Things I’ve Learned- Politics

Hey guys. I know I haven’t posted in a while. And I know you probably don’t want to read anything else about politics. But you’re just going to have to wait another day for an update about how my daily life is going and content yourself with my political thoughts.

I haven’t sat down to write anything substantial regarding the current political situation in my country because I felt like I had nothing new to add. Nothing to say that hasn’t been said. But today I realized that I do have a perspective that I haven’t seen shared- that of the American abroad.

I was working in Hong Kong as the election came to a close and Trump was voted President-elect. Then I traveled to Thailand and the Philippines. I now work in Australia. My work and travels have me interacting with people from all over the world. All these varied people, from all these varied cultures, would eventually ask me, the American, the same question- How do you feel about Trump?

There was never an accusatory tone. I only ever encountered curiosity and confusion. See, their initial question would inevitably be followed by “How could such a man be elected? Why would people vote for him?” As someone who is vehemently against the man, I would do my best to explain the struggles and arguments of his supporters. But still the question persisted- How could people let Donald Trump be the president of the United States?

So I’ve spent a lot of time the past months explaining the hopes and fears of people on all sides of the situation. And I’ve spent a lot of time listening to non-US citizen after non-US citizen express confusion at what is happening in the States.

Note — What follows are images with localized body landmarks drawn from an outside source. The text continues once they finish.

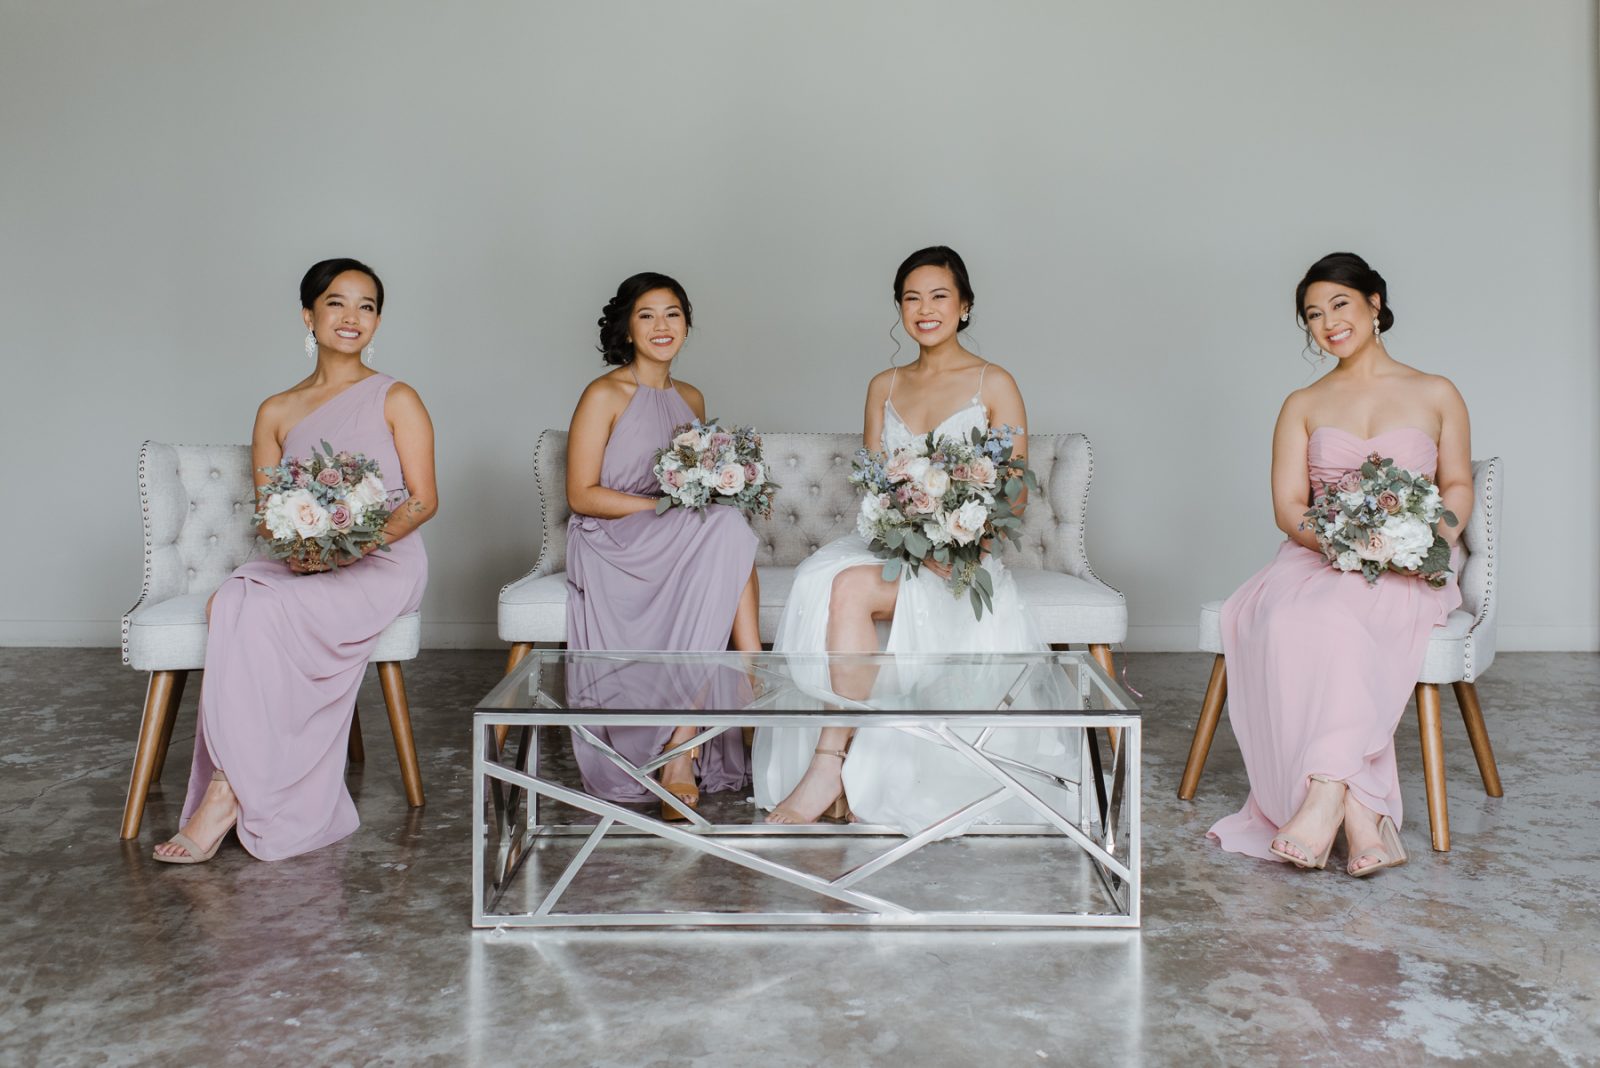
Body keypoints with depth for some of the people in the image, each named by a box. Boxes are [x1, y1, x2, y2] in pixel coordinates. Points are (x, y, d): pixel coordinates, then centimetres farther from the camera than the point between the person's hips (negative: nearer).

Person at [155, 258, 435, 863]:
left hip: (384, 565, -4)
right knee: (233, 602, -28)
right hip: (301, 568, 4)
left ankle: (228, 791, -22)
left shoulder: (395, 400, 4)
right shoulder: (276, 413, 15)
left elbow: (424, 500, -3)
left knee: (256, 612, -29)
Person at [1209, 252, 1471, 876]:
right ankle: (1362, 818, -36)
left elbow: (1458, 486, 15)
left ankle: (1326, 794, -38)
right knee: (1289, 621, -35)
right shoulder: (1303, 406, 14)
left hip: (1405, 573, -1)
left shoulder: (1436, 395, 12)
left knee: (1336, 618, -37)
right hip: (1315, 559, 2)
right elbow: (1287, 506, 6)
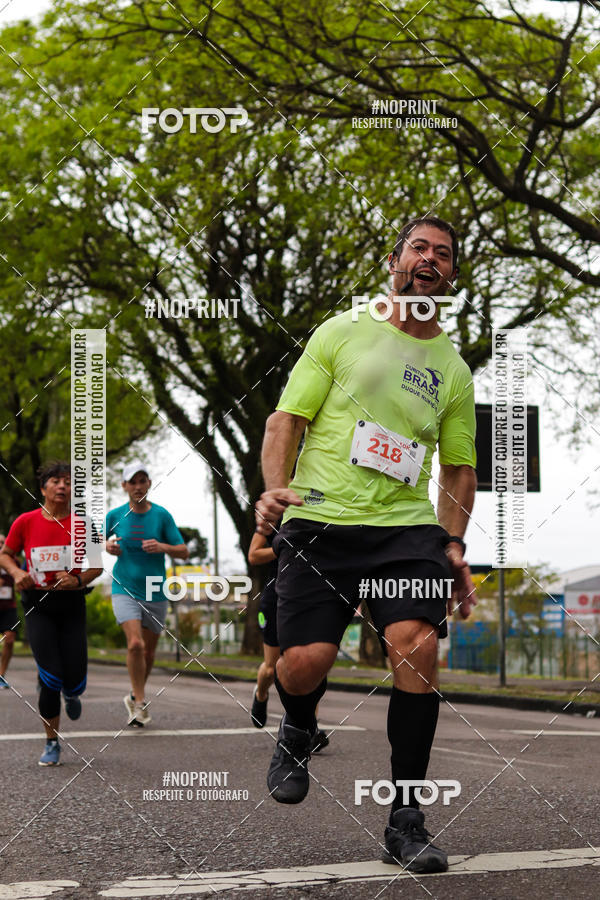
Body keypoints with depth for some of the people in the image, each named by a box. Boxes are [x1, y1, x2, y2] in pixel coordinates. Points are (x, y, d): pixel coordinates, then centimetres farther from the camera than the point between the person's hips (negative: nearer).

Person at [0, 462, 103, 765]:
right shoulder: (25, 522, -2)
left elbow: (97, 564, 9)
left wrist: (78, 581, -10)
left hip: (71, 605, 1)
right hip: (38, 605, -1)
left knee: (74, 681, -3)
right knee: (51, 677, -12)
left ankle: (70, 693, 38)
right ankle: (52, 743, 7)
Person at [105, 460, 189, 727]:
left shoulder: (162, 515, -3)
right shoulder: (115, 515, -1)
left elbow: (184, 552, -1)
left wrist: (163, 547, -20)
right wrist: (108, 546, -6)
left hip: (155, 593, 2)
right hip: (125, 590, -2)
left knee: (148, 651, 11)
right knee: (135, 644, -21)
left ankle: (135, 696, 36)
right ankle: (140, 703, -8)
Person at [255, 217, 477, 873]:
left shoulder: (453, 370, 16)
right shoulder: (342, 333, 7)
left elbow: (458, 467, 22)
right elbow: (286, 418, 4)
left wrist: (455, 546, 9)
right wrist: (275, 487, -13)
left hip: (407, 526, 2)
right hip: (320, 520, -2)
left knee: (417, 644, -21)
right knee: (303, 662, -15)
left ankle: (405, 820, -9)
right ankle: (297, 735, 25)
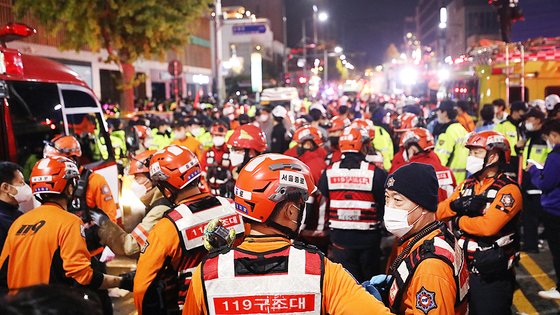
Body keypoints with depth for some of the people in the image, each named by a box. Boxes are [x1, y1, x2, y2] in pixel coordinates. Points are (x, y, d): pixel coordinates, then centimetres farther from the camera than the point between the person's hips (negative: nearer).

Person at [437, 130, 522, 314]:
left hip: (492, 277, -7)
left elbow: (487, 226, -28)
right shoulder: (467, 185, 8)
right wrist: (457, 204, -20)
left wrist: (458, 221, -11)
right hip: (463, 270, 7)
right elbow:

Despite what politicians and pundits will tell you, the USA is THE leading global superpower. We are leaders in policy, economics, and, perhaps most importantly, culture. Students in Hong Kong study our elections but not their local ones. People worldwide depend on our economic stability to ensure their own. TV networks broadcast American programming rather than supporting local television.

Meanwhile, I watch from afar as my friends march. The images that came out of the Women’s March make me swell with pride. Yes, it wasn’t perfect. But MILLIONS of people showed up in protest over what Donald Trump stands for. And while we have a lot to learn about white supremacy, the Women’s March was undoubtedly a hopeful start to Trump’s presidency (ugh, writing those last two words made me throw up a little in my mouth and my skin is crawling).

My heart felt sick that I couldn’t be there. I found out  Saturday night that a Women’s March took place in Melbourne (very close to where I am working now). I still feel the disappointment in myself rise for not even thinking to check if a march was happening here. I hate all the “Whelp, time to move the Canada” comments, whether they’re joking or not. As an American Woman, I ache to be home right now. I ache to fight the good fight.

Thankfully, I have incredibly inspiring, intelligent, and politically-aware friends. Friends who encourage others to call senators, to participate in the 10 Actions / 100 Days Campaign, who share legitimate causes and charities to donate to. Because these are things I can do. I can wake up 30 minutes early and plead with senators to vote against Betsy Devos. I can take time to write my senators, asking them to support healthcare for all and to protect the environment. I can donate money to a women’s health clinic. So maybe I’m not completely useless in this fight, even if I’m on the other side of the globe.

So please, if you are there, in our country, living your life, please do what I can’t. Go to protests. Wear those Black Lives Matter and Nasty Women t-shirts. Volunteer. Lobby. Sign petitions. Create petitions. Tell that child she is loved. Start a conversation, face to face, with someone who is across the divide. Live a daily life that propels us towards the America we wish to become. Know I am rooting for you from across the sea.